» Text provided
Chris, thanks for you prompt reply. Try to raise up some configuration
regarding /etc/security/limits.conf

mysql soft nofile 10240
mysql hard nofile 40960
mysql soft nproc 10240
mysql hard nproc 40960
root soft nofile 10240
root hard nofile 40960
root soft nproc 10240
root hard nproc 40960

[root@server mysql-rpm]# ulimit -a mysql
core file size (blocks, -c) 0
data seg size (kbytes, -d) unlimited
scheduling priority (-e) 0
file size (blocks, -f) unlimited
pending signals (-i) 192031
max locked memory (kbytes, -l) 64
max memory size (kbytes, -m) unlimited
open files (-n) 90000
pipe size (512 bytes, -p) 8
POSIX message queues (bytes, -q) 819200
real-time priority (-r) 0
stack size (kbytes, -s) 90000
cpu time (seconds, -t) unlimited
max user processes (-u) 90000
virtual memory (kbytes, -v) unlimited
file locks (-x) unlimited

I've been running some *not that busy* mysql instances with these values
and max_connections=3000 and max_user_connections=0 to deal with
simultaneous connections. It seems to be OS constraint as you mentioned and
the limits configurations above will be a good start to check if the
problem will happen again.

» Task a
In the reply about limits.conf, what max_connections value has the writer been running the MySQL instances with?

» Records provided
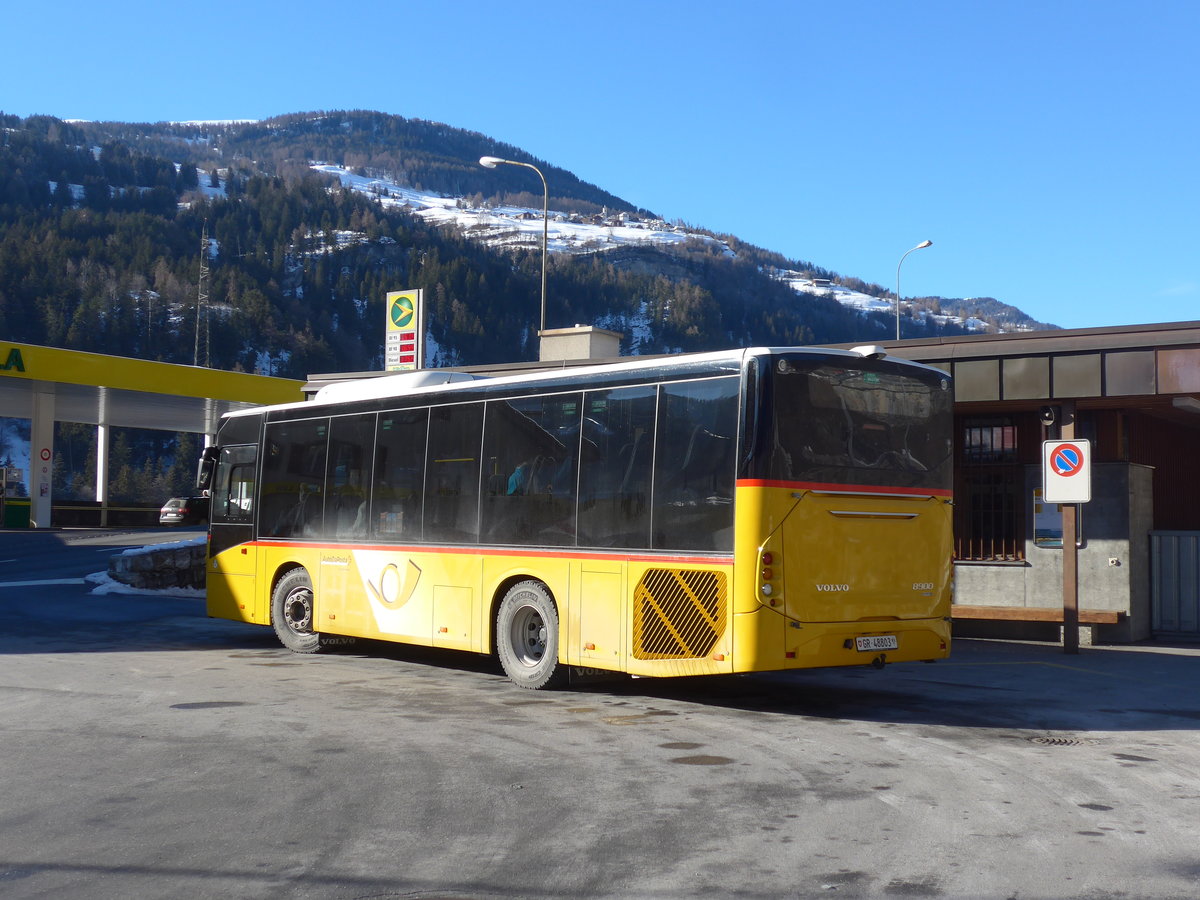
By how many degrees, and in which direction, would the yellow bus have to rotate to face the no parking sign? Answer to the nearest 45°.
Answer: approximately 90° to its right

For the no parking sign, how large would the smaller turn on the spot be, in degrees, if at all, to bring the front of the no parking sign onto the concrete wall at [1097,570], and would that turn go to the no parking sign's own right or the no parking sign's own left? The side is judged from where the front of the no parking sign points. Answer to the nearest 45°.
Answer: approximately 180°

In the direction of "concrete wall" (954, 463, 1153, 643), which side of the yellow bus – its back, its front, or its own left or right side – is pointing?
right

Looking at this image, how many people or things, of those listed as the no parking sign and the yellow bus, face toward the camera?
1

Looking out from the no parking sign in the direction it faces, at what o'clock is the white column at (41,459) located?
The white column is roughly at 4 o'clock from the no parking sign.

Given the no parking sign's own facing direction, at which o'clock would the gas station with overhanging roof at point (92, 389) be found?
The gas station with overhanging roof is roughly at 4 o'clock from the no parking sign.

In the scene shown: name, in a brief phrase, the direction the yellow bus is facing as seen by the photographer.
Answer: facing away from the viewer and to the left of the viewer

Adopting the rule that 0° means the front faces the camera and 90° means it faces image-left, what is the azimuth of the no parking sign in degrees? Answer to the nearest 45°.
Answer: approximately 0°

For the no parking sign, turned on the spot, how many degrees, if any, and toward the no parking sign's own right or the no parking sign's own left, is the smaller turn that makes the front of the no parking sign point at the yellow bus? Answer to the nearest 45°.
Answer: approximately 45° to the no parking sign's own right

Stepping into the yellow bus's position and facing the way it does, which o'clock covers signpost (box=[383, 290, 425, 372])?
The signpost is roughly at 1 o'clock from the yellow bus.

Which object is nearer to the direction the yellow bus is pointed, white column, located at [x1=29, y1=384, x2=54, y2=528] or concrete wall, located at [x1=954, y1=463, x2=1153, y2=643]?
the white column
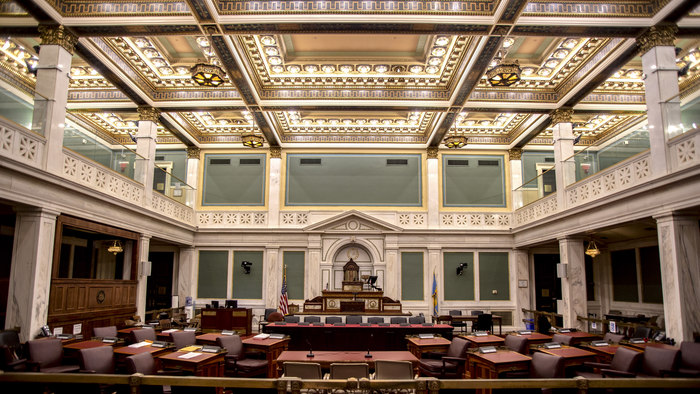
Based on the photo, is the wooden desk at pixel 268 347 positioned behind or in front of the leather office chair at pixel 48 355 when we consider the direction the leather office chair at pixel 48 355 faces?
in front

» Task b
Rewrite the listing from its start up to and including the line with "Answer: approximately 90° to its right", replacing "rotate" with "turn" and leaving everything else unchanged. Omit the pictures.

» Reply a
3000

» Reply b
By how many degrees, and in which direction, would the yellow bus have to turn to face the no parking sign? Answer to the nearest 45°.
Answer: approximately 90° to its right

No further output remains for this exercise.